There is only one Purple Heart campus in Alaska. That designation was announced Thursday at University of Alaska Fairbanks. As KUAC’s Robyne reports, it also marked changes to help serve veteran students.

More than 15 percent of the students at UAF have served in the military. It is not always easy to transition from active duty to active study.

“You already feel like a minority, being a veteran, but also being like the oldest one in the classroom. OK, I’m in college now, someone needs to guide me," says Anna Givens.

Givens has been at UAF since 2016, when the Veteran’s Center was open only short hours and help was not always available. But now the University has its own Department of Military and Veteran Services, and Givens helps other veterans find resources.

“From applying for your VA educational benefits, to applying to the university to showing you all the different degree programs the university offers, and peer mentoring, and Student Veterans of America – there are so many different resources that I know of now, that I didn’t know when I started here.”

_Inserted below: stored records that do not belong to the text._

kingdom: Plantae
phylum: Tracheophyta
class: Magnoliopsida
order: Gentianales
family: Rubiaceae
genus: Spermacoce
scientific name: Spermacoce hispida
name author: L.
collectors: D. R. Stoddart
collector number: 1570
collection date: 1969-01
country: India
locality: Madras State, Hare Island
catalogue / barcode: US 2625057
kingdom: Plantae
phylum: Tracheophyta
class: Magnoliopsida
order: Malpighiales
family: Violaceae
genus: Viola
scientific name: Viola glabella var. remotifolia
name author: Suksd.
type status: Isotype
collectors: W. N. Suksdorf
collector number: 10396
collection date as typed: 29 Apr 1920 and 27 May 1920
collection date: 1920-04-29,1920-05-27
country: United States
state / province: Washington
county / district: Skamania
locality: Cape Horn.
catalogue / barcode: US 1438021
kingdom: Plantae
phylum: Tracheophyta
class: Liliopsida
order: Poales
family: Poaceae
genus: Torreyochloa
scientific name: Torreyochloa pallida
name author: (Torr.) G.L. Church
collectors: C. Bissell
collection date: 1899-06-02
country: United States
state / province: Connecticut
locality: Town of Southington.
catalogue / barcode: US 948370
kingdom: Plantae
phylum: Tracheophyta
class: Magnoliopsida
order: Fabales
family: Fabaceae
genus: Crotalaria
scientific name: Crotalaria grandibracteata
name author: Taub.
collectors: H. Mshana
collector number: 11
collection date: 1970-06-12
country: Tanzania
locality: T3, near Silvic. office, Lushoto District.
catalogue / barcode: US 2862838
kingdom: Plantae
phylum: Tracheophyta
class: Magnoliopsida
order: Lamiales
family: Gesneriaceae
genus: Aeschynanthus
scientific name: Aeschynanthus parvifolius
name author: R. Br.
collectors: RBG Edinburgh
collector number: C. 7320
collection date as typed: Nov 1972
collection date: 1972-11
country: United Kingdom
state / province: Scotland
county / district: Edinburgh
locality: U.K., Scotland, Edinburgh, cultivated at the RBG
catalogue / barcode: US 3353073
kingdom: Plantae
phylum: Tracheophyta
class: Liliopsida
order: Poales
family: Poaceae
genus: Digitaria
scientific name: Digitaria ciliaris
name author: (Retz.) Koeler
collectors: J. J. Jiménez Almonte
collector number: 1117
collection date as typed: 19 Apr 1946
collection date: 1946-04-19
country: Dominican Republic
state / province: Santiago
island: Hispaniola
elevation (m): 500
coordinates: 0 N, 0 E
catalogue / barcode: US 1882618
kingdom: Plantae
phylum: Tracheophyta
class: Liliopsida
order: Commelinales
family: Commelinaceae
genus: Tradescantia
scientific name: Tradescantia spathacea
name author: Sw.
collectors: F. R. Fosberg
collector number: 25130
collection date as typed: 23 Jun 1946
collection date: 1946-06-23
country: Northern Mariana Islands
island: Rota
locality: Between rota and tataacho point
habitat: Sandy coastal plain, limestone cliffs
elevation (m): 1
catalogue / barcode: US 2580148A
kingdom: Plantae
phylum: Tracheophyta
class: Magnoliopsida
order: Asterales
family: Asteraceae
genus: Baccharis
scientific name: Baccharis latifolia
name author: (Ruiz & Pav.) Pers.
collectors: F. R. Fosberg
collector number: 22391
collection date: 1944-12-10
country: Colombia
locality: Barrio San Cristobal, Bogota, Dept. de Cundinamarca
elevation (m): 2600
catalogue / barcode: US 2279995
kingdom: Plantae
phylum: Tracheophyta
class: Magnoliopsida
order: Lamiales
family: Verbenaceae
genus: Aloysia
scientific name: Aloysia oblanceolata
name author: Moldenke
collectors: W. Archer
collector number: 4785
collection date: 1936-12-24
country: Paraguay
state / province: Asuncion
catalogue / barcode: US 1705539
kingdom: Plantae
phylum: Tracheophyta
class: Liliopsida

There are about 1,400 veterans on campus, but the new department serves more – the full-time students who are veterans, as well as active duty soldiers and airmen from Fort Wainwright and Eielson Air Force Base who come for classes, and military spouses using their education benefits. Helping them all navigate the university culture is Jackie Morton, the new Military and Veteran Services Director, who says they are trying to build a better center.

“It’s very easy in Fairbanks because we are such a military town; service groups just want to help our students.”

Morton was active duty for about 11 years and is now a reservist. She welcomed guests from the Military Order of the Purple Heart, MOPH, to yesterday’s ceremony. The local chapter designated UAF as a Purple Heart Campus. That means a lot to Diane Benson, whose son lost his legs in combat.

“To be around full-bodied people after spending months at Walter Reed Army Medical, it was hard to adjust. And MOPH was a home. It was like being around others who knew, without me having to say anything.”

The Purple Heart Medal is awarded to members of the U.S. military who have been wounded or killed in combat. The designation was based on the university commissioning more officers than any other Alaska college, graduating members serving all major American conflicts, and its honoring of the sacrifices made by Purple Heart Medal recipients.